Sarah Vogel, Ph.D., is Vice-President for Health.
In a new paper published in PLoS Biology today, Maricel Maffini, Tom Neltner and I detail the regulatory gaps in how the US manages chemicals in food. We explore how failures in our current regulatory system put the public’s health at risk as exemplified in the case of perchlorate, a chemical allowed in food and a well-known endocrine disrupting compound. Perchlorate’s ability to disrupt normal functioning of the thyroid means that even low levels of exposure, especially in those with inadequate iodine intake, can adversely impact the developing brains of infants and children. It is not a chemical that should be in the food of pregnant women, infants and children. And yet it is, and the levels children consume have increased in recent years.
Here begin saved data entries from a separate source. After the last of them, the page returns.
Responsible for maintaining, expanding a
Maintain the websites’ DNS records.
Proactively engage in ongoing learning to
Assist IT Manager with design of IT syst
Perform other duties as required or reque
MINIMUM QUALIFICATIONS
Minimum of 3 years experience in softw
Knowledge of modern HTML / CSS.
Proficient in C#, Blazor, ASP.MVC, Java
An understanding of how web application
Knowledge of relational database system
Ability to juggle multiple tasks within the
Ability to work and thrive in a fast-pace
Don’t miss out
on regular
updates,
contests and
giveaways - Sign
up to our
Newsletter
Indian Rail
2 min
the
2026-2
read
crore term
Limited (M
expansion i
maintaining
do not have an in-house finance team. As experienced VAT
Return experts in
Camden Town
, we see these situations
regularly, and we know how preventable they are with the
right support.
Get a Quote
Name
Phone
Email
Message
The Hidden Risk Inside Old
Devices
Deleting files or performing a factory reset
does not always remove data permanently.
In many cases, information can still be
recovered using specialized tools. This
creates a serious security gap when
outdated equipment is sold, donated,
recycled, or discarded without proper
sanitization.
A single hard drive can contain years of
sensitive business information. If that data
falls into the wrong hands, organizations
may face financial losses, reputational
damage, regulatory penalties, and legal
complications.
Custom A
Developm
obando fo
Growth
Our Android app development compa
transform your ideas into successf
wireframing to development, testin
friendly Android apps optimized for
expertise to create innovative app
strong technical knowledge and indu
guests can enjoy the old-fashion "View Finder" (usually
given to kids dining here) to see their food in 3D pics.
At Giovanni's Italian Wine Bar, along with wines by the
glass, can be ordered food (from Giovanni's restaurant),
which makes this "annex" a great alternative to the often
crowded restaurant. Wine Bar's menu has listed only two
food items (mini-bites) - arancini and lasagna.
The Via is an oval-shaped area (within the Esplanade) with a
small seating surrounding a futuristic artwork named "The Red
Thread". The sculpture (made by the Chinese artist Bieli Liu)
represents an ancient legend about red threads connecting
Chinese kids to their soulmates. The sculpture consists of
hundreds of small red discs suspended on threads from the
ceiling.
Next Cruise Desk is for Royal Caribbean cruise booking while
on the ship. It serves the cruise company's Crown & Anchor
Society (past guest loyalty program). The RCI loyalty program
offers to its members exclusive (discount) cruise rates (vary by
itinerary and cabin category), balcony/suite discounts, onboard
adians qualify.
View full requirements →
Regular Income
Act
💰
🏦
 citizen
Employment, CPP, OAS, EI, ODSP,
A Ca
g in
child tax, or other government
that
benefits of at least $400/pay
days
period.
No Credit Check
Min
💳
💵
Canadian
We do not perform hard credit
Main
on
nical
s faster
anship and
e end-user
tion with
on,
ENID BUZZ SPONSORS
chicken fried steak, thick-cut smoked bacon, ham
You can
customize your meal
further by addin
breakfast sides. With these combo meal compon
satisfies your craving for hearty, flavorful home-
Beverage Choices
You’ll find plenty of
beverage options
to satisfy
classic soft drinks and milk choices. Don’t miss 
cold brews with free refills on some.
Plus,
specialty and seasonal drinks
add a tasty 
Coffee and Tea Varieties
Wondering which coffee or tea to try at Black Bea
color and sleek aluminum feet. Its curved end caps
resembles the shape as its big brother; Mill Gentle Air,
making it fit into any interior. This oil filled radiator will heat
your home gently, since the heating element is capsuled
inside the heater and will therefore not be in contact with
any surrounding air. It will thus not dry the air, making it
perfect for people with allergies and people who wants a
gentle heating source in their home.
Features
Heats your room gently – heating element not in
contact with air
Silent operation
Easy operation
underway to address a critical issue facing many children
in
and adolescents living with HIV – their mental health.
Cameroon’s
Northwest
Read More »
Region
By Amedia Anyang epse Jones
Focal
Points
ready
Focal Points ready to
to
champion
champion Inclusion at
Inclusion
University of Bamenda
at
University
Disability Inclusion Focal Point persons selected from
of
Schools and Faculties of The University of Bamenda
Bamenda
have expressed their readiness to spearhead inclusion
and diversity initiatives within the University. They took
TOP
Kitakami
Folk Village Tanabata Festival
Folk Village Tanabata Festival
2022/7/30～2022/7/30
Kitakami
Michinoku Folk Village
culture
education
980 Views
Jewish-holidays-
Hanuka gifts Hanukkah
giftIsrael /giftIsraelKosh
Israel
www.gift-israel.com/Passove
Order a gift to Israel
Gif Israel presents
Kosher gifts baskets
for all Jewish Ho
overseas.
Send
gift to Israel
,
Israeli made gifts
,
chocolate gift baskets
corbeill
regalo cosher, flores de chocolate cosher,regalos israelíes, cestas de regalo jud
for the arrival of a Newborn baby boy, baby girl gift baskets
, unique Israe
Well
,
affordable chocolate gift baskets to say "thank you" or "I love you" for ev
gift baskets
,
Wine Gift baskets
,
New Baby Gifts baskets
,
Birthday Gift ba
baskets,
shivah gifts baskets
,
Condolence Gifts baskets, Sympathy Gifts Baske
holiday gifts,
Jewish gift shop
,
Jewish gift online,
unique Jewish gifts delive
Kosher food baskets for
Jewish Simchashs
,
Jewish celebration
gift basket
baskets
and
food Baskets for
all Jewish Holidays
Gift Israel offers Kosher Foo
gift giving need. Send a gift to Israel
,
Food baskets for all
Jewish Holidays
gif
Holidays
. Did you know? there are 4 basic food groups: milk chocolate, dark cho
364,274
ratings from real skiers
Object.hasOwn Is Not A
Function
Nearly sixty years ago, Congress passed the 1958 Food Additive Amendment to the Federal Food, Drug and Cosmetics Act that gave new authority to the Food and Drug Administration (FDA) to ensure the safety of chemicals in food. The American diet has changed considerably in the intervening decades, and today there are more than 10,000 chemicals allowed in food for use in processing, packaging, and transporting. And while Congress intended that companies test chemicals before using them in food and the FDA address chronic health effects and cumulative exposures to chemicals in the food supply when considering safety, in reality, safety assessments of chemicals in food are woefully inadequate.
EDF is working to make safer food available for all. We’re urging corporate leaders to improve the safety of food additives, and together with allied organizations, we are committed to strengthening the law and modernizing the current regulatory system to remove hazardous chemicals from the food supply. Protecting the most vulnerable from hazardous chemicals is a common goal that we should all be striving towards to build a safer and healthier future.